Born in 1963, Roubideaux is a member of her father’s tribe, the Rosebud Sioux. Her mother’s tribe is the Standing Rock Sioux. Roubideaux grew up in Rapid City, South Dakota, and experienced first-hand the limited health care services available to Native Americans. “I often waited four to six hours to see a doctor,” she once wrote, “As a teenager, I realized that I had never seen an American Indian physician.” Driven to study medicine, she was accepted into Harvard, where she received her Bachelor of Arts degree, and then received her M.D. in 1989. She completed the Primary Care Internal Medicine Residency Program at
Brigham & Women’s Hospital, Harvard Medical School’s teaching affiliate, in 1992, and was board certified in internal medicine. Roubideaux earned her M.P.H. at Harvard’s School of Public Health in 1997.
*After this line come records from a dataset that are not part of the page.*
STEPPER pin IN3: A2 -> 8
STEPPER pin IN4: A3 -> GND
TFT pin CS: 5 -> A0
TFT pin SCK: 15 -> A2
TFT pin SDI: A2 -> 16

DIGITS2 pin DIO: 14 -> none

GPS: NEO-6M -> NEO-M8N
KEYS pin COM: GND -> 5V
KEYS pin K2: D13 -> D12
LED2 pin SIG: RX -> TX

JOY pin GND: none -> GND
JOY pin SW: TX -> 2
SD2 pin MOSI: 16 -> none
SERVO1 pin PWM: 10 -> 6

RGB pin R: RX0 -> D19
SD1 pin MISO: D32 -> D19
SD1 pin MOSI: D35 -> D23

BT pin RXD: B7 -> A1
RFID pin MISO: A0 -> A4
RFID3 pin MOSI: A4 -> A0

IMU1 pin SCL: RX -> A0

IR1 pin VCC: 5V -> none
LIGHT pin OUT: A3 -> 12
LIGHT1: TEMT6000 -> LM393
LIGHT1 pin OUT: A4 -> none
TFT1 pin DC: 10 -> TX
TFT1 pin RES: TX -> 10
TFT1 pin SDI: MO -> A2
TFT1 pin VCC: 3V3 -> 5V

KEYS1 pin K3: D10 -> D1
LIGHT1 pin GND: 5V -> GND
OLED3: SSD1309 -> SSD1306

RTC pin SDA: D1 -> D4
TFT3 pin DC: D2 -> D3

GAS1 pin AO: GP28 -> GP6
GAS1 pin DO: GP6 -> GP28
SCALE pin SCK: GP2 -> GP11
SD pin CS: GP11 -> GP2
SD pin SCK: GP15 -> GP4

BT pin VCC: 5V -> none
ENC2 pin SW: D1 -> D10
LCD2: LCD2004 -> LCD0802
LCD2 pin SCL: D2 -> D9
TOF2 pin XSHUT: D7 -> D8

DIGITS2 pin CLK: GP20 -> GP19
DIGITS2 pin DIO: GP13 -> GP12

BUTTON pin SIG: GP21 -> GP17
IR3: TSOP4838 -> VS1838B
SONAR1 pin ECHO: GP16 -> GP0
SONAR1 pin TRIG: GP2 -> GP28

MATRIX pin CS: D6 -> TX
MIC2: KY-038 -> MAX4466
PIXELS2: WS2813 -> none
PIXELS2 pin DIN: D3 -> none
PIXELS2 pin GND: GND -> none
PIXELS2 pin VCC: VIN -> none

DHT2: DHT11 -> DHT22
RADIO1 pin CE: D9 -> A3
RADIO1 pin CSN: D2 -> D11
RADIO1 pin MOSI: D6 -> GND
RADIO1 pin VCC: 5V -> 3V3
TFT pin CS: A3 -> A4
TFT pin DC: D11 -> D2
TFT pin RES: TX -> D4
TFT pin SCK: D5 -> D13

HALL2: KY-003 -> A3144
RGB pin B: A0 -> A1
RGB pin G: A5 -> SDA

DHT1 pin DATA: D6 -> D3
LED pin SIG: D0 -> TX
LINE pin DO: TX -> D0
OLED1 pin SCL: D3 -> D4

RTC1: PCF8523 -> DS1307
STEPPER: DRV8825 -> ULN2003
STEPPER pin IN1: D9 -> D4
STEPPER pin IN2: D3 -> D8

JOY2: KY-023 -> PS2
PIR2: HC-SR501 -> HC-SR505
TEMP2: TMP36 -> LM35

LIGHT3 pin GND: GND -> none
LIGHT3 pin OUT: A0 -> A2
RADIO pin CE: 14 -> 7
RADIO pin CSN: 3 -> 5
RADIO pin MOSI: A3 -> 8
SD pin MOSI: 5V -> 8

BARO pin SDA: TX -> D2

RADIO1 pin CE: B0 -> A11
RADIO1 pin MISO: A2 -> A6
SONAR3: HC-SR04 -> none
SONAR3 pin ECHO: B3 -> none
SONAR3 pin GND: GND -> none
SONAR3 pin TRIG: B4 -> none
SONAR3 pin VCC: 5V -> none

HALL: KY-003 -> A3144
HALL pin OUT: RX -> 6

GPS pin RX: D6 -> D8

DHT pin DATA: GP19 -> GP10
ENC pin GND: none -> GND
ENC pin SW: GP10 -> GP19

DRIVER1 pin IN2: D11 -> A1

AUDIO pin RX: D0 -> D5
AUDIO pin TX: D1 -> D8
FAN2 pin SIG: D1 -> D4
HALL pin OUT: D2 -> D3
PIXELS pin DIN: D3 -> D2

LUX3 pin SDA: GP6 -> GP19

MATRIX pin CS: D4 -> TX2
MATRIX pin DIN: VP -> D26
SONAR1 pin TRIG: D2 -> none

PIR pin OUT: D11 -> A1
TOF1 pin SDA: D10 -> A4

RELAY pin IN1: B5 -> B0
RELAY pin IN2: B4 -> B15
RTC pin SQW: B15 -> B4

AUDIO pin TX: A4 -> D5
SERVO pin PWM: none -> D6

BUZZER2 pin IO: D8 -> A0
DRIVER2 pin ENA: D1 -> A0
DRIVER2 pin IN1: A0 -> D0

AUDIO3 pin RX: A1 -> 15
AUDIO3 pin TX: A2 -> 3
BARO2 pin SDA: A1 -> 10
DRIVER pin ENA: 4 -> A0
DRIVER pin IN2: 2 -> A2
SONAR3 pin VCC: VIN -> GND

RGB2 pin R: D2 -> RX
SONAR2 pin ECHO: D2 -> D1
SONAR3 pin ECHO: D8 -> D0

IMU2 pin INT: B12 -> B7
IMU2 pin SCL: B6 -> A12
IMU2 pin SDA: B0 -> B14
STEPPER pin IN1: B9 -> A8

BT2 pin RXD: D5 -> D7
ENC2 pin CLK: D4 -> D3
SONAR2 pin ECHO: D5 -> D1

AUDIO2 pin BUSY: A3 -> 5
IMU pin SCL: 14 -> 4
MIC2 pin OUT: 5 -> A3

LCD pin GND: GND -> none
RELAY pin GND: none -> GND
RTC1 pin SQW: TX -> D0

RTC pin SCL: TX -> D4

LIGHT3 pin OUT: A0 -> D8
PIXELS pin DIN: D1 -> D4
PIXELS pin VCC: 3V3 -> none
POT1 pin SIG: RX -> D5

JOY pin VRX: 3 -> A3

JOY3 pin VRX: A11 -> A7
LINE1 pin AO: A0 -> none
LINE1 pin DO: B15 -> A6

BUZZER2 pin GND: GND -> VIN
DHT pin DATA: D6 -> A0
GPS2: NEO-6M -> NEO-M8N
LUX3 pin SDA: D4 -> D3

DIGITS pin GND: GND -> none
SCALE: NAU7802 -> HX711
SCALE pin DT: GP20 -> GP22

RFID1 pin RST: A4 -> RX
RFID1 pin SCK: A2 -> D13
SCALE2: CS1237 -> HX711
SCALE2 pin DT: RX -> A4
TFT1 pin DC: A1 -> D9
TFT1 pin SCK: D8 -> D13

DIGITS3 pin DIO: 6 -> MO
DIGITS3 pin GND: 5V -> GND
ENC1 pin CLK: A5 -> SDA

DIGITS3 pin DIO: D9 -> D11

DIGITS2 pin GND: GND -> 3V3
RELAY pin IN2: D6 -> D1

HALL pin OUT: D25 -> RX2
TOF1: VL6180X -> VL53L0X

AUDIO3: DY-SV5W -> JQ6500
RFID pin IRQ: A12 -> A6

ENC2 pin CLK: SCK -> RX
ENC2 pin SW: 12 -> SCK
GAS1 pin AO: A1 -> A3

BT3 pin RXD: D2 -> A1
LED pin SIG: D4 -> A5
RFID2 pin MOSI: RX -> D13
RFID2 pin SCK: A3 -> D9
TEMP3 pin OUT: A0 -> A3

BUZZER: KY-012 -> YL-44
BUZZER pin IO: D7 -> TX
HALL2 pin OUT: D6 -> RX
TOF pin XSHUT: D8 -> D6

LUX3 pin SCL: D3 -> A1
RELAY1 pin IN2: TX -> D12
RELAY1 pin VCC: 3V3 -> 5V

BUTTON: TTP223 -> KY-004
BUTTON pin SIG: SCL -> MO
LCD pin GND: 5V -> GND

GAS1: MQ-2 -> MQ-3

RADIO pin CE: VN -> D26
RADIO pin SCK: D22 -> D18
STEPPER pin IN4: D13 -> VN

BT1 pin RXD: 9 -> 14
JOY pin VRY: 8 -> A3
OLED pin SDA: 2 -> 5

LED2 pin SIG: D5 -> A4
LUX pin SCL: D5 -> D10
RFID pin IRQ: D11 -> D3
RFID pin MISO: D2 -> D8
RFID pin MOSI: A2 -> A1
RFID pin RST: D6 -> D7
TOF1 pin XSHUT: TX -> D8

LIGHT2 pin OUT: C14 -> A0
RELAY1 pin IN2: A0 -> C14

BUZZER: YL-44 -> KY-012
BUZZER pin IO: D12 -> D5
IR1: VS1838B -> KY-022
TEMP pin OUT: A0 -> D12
After finishing her studies at Harvard, she worked for the Indian Health Service in Arizona, first as a medical officer at the
Hu Hu Kam Memorial Hospital on the Gila River Indian reservation for one year, followed by three years as a clinical director and medical officer at the San Carlos Indian Hospital on the San Carlos Apache Indian reservation
Roubideaux testified before the Senate Committee on Indian Affairs regarding the Indian Health Care Improvement Act reauthorization, and in 2000 advised the CDC on health funding priorities for its first meeting of American Indian Governments and Organizations Budget Planning and Priorities. She was a consultant to the
National Indian Health Board and in 1998 she was one of the authors of the national survey of tribes, “Tribal Perspectives on Indian Self-Determination and Self-Governance in Health Care Management.”
She also served on President Barack Obama’s transition team.